Préval agradeceu ao presidente Luiz Inácio Lula da Silva, pelo apoio brasileiro no restabelecimento da democracia no país. Segundo ele, ”o Exército [brasileiro] tem tido um papel importante. Nosso país está vivendo um momento crítico, mas esperamos que todas as discussões democráticas sejam restabelecidas de pronto”.

Ele defendeu a permanência dos soldados brasileiros na missão de paz das Nações Unidas [ONU]. Na sua opinião, sem a Minustah, o Haiti poderia viver uma situação crítica. Préval apelou aos deputados e senadores para que mantenham o apoio às tropas brasileiras.

O Congresso deverá analisar em breve, proposta que pede a retirada das tropas do Haiti. Na avaliação de vários parlamentares, a Minustah só se justifica até a posse do novo presidente. A partir daí, passaria a atuar como tropa de ocupação.

Préval também veio em busca de apoio para a recuperação da infra-estrutura e do subsolo haitiano. O presidente visitou a Embrapa, empresa que deverá cooperar para que o Haiti recupere sua capacidade agrícola.

O senador Saturnino Braga [PT-RJ], presidente da CREDN, afirmou que ”o Brasil é uma nação que deseja ser uma das mais fortes na paz, no direito internacional, na justiça. Encaramos a missão de paz no Haiti com essas características. Uma missão de paz, democracia, cooperação e justiça. Nos orgulhamos disso e temos certeza que a nossa tropa e diplomacia terão êxito.”

Minustah

Para o Comandante da Minustha, o general brasileiro José Elito Carvalho Siqueira, a Missão de Estabilização da ONU no Haiti deverá permanecer no país por mais dois ou três anos.

Na sua opinião, apesar das eleições, ainda é visível a instabilidade no Haiti. Ele não acredita que as tropas deixarão o caribe no curto prazo.

“Pode haver troca de países, o que é natural, mas ainda há muito a ser feito e leva tempo para que a força policial do país esteja reestruturada e preparada para assumir o controle da segurança”, afirmou o militar.

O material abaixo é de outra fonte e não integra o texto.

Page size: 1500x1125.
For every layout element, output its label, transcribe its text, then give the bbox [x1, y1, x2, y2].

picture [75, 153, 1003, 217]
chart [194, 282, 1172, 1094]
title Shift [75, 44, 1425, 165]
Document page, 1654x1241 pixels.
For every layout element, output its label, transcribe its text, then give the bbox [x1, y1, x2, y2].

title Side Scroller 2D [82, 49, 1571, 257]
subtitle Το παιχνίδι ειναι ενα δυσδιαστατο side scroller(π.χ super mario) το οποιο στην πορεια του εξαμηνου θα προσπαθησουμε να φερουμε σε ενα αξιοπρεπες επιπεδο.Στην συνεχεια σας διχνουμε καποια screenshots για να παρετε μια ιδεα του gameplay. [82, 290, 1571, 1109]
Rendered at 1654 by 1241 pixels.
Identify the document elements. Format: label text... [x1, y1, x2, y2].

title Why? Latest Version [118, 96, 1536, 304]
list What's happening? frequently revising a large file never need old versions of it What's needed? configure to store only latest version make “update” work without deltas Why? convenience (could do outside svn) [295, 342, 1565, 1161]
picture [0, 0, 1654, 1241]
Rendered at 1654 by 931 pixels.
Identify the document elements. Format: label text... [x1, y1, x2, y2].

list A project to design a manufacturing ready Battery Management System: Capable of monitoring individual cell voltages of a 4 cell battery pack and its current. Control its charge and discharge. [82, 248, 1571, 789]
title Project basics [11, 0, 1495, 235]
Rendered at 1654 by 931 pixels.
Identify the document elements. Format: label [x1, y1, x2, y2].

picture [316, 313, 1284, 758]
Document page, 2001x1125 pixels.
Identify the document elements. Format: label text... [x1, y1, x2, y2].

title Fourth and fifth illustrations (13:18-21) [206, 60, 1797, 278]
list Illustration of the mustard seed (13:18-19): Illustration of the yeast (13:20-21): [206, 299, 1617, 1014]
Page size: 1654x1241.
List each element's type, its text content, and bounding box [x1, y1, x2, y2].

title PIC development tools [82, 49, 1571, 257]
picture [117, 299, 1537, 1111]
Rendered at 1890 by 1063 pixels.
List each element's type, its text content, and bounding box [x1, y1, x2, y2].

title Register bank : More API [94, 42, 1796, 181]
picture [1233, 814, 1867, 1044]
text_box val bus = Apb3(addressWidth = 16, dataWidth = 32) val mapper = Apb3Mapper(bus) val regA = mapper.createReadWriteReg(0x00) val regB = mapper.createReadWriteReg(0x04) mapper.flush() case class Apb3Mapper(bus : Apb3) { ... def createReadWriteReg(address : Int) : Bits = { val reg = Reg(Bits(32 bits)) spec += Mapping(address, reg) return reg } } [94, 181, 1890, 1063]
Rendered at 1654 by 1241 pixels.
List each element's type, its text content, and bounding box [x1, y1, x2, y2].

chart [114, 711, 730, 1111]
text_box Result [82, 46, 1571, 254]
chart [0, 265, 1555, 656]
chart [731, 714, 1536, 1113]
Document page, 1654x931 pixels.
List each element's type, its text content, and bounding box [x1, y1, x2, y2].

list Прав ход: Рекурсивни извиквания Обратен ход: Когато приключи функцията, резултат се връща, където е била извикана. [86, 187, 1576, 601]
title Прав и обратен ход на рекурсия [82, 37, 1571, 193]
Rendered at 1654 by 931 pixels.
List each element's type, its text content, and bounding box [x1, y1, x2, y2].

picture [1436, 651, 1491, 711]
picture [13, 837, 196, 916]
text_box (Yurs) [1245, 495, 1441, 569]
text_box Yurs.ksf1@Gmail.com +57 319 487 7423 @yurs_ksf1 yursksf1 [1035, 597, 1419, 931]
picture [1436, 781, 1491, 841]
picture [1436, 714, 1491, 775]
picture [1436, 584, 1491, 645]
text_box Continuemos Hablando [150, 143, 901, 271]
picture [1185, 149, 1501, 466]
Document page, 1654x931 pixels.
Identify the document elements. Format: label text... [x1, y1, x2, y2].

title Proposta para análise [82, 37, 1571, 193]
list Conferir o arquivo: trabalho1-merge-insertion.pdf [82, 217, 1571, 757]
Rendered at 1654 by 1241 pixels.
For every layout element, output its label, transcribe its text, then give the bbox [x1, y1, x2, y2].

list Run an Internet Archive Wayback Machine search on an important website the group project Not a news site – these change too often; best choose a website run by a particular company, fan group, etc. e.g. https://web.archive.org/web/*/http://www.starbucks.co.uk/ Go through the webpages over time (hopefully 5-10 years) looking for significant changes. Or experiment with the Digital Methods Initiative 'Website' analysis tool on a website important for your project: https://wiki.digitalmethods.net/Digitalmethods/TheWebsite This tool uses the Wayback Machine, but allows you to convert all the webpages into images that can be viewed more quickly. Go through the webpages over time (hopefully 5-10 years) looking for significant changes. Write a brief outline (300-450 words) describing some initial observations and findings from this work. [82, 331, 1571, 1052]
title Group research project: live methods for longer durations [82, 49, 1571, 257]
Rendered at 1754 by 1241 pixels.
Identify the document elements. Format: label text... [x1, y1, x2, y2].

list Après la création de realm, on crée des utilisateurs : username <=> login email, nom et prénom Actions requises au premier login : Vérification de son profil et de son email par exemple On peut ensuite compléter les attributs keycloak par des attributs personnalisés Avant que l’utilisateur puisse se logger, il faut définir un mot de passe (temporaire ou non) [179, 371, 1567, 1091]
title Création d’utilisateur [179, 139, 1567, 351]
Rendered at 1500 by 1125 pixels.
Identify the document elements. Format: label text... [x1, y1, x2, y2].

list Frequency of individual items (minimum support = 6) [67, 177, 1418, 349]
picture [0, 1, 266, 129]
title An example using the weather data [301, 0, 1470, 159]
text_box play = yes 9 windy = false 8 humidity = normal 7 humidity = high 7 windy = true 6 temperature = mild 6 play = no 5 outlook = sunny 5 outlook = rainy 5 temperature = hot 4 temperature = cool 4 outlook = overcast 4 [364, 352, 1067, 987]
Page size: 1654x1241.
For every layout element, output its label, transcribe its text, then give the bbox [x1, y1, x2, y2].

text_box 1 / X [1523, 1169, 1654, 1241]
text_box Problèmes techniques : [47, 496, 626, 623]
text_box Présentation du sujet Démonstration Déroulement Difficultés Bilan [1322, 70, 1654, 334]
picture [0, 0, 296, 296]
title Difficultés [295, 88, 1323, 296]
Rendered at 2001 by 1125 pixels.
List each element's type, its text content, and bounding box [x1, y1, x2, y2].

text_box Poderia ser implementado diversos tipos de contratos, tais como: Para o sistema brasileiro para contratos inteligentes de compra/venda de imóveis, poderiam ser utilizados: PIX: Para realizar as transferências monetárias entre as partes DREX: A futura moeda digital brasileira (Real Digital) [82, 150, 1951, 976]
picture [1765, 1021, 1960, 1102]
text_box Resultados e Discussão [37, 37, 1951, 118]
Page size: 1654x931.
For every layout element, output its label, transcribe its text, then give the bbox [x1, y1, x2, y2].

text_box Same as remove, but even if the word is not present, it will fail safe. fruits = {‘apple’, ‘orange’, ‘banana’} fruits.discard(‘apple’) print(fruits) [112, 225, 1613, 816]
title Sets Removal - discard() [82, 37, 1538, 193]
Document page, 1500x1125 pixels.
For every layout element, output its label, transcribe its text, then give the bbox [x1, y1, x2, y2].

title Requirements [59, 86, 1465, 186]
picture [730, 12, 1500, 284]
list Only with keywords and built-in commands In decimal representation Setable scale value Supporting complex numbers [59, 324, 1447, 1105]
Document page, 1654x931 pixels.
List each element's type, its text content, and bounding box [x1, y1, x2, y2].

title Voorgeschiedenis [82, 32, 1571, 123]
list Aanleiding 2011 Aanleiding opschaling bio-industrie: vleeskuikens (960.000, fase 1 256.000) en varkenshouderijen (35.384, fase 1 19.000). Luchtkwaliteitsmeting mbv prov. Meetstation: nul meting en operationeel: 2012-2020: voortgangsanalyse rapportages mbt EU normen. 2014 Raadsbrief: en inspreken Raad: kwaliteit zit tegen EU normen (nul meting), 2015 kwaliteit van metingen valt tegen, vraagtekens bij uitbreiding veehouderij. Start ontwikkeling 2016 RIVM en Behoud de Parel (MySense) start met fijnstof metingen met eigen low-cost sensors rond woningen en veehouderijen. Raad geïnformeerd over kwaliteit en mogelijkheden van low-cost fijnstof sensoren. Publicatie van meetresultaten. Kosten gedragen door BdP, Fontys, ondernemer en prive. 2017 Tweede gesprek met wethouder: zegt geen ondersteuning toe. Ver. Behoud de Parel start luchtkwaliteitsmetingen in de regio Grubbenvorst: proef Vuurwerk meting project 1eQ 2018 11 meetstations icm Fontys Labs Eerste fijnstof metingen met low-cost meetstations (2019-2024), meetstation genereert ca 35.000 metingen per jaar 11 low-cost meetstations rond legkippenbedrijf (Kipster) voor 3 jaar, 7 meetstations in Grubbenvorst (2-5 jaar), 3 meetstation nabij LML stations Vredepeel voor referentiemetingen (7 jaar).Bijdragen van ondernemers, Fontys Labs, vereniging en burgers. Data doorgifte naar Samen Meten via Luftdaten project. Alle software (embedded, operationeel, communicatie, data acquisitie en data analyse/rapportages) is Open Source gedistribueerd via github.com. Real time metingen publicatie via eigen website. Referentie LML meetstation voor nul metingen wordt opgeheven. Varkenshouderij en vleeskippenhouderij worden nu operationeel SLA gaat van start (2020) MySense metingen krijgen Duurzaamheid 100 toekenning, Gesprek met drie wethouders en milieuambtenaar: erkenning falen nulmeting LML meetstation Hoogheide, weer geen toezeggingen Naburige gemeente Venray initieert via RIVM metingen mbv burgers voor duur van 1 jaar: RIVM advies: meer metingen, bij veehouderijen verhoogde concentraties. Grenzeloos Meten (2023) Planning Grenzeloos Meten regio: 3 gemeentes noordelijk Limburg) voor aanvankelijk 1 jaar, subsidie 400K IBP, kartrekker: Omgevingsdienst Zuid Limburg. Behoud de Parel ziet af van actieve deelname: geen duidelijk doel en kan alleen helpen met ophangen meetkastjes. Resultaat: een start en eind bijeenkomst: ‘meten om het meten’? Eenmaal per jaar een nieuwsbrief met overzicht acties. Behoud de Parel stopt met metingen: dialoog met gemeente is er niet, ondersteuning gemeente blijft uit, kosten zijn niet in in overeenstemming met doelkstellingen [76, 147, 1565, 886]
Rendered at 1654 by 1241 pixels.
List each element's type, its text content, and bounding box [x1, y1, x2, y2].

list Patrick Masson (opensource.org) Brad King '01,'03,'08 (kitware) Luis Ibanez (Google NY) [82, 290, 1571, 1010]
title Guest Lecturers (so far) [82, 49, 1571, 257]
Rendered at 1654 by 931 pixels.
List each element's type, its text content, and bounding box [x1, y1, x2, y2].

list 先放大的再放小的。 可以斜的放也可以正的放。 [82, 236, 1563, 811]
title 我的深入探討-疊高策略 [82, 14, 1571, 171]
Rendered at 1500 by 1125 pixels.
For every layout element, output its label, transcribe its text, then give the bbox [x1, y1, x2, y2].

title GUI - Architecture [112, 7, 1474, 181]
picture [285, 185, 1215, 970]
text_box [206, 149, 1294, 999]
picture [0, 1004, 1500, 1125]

Para o general, as tropas brasileiras devem parmanecer no Haiti até o fim do mandato da ONU para a missão. Ele fica no comando até 15 de janeiro de 2007. José Elito Siqueira também considera ideal o atual efetivo da Minustah, próximo dos oito mil homens.

Apesar de comandar militares de países sul-americanos, europeus, asiáticos e africanos, o general esclareceu que não existem dificuldades de comando e que todas as tropas estão preparadas para atuar no Haiti.

A posse do presidente eleito, René Préval, foi adiada para a segunda quinzena de abril.